╭─ Exercise data
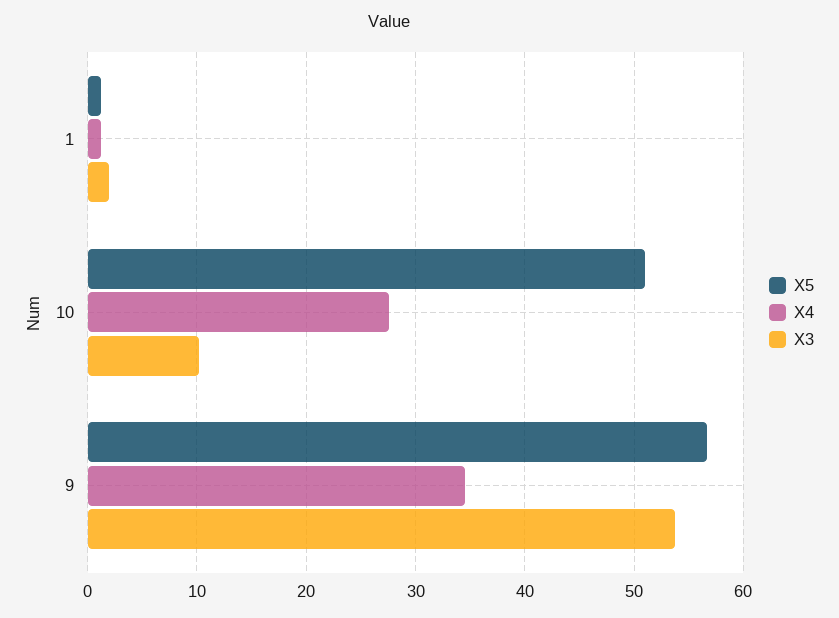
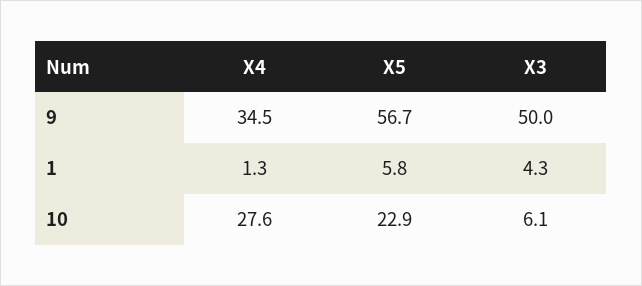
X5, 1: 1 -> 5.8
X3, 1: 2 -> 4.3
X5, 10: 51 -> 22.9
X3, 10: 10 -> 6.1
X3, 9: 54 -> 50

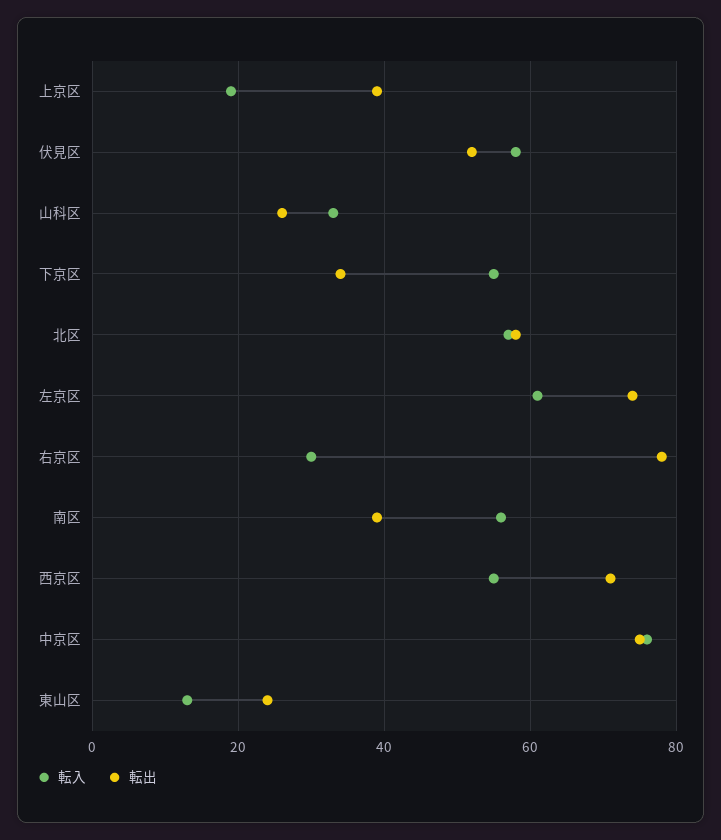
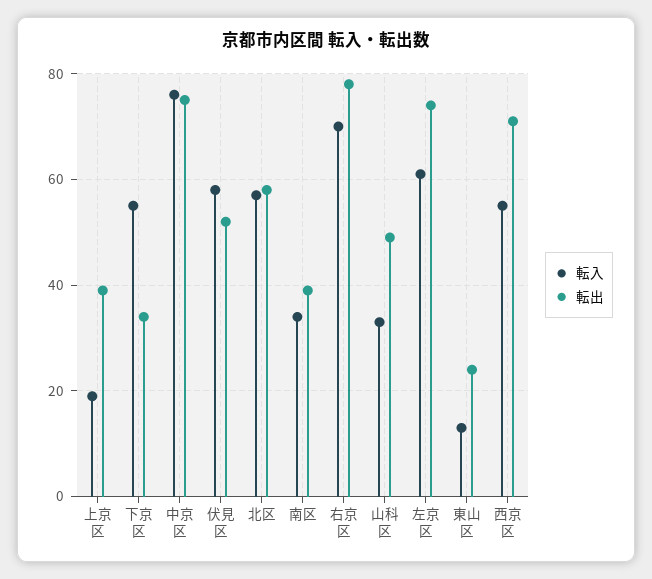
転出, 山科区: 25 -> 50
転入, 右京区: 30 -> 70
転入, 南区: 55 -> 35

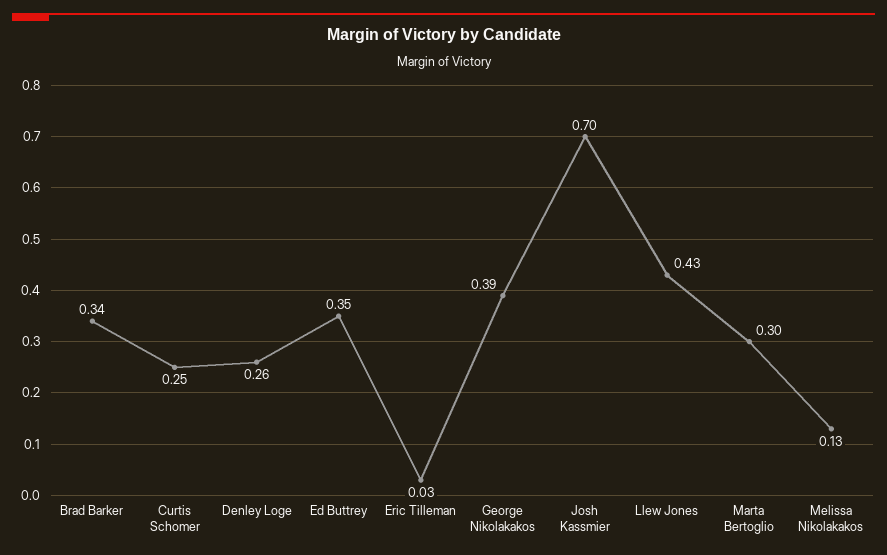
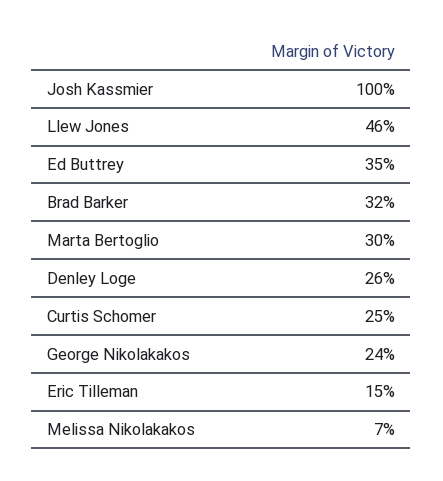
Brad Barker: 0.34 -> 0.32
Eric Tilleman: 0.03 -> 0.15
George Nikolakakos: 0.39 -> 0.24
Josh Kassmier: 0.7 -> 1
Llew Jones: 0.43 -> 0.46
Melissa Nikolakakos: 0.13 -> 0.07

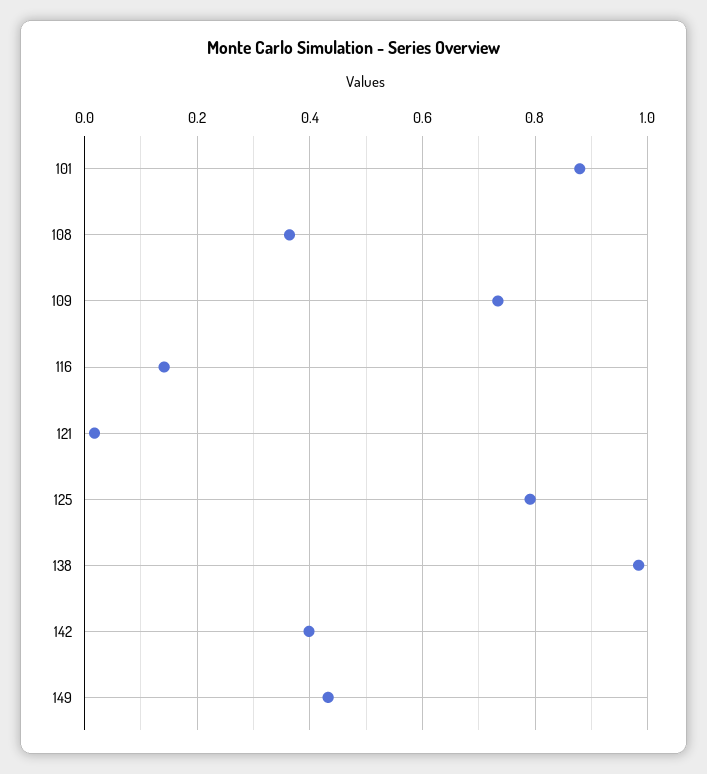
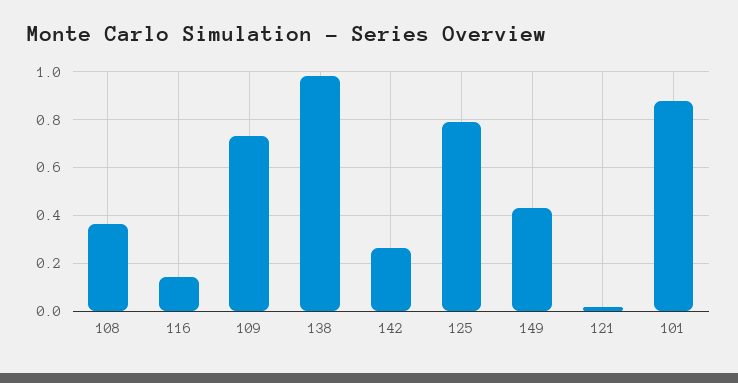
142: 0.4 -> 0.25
╰─
Your task → The records above must be copied exactly, with no pictures carried over.

Response →
X5, 1: 1 -> 5.8
X3, 1: 2 -> 4.3
X5, 10: 51 -> 22.9
X3, 10: 10 -> 6.1
X3, 9: 54 -> 50

転出, 山科区: 25 -> 50
転入, 右京区: 30 -> 70
転入, 南区: 55 -> 35

Brad Barker: 0.34 -> 0.32
Eric Tilleman: 0.03 -> 0.15
George Nikolakakos: 0.39 -> 0.24
Josh Kassmier: 0.7 -> 1
Llew Jones: 0.43 -> 0.46
Melissa Nikolakakos: 0.13 -> 0.07

142: 0.4 -> 0.25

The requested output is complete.